**Available data**.

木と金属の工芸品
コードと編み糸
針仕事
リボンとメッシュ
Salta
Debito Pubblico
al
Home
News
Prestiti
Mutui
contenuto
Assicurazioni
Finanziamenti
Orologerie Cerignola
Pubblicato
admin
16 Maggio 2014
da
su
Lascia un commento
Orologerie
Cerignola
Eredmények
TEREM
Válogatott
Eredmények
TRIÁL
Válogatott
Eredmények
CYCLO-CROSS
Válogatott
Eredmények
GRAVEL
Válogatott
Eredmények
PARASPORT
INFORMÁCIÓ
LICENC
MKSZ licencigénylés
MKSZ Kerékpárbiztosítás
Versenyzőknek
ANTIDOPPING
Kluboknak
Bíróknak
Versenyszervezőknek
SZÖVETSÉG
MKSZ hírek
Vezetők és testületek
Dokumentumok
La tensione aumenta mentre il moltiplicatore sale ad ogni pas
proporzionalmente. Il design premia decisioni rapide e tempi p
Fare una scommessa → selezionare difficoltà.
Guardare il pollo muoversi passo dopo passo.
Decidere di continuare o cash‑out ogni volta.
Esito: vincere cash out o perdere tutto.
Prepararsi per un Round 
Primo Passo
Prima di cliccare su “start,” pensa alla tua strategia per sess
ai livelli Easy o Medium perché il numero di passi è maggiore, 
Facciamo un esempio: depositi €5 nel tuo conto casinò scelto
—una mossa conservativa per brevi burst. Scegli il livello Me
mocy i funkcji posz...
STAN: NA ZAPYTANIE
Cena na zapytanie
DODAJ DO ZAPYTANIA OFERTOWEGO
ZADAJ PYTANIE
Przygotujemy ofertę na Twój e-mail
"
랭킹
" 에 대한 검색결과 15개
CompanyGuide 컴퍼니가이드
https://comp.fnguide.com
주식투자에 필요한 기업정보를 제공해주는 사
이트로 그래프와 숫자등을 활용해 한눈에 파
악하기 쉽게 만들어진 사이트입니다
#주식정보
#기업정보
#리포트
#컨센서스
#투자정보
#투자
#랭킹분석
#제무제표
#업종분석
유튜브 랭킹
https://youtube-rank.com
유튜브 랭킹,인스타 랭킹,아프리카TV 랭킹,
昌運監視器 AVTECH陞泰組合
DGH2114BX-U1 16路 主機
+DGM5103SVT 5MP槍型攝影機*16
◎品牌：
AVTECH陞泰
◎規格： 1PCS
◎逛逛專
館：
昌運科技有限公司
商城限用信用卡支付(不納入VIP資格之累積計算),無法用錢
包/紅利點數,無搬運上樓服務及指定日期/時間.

**Required action**.
Of the entries above, repeat exactly the lines from the line with "MKSZ licencigénylés" through the line with "Guardare il pollo muoversi passo dopo passo.", both of them included.

**Completed exercise**.
MKSZ licencigénylés
MKSZ Kerékpárbiztosítás
Versenyzőknek
ANTIDOPPING
Kluboknak
Bíróknak
Versenyszervezőknek
SZÖVETSÉG
MKSZ hírek
Vezetők és testületek
Dokumentumok
La tensione aumenta mentre il moltiplicatore sale ad ogni pas
proporzionalmente. Il design premia decisioni rapide e tempi p
Fare una scommessa → selezionare difficoltà.
Guardare il pollo muoversi passo dopo passo.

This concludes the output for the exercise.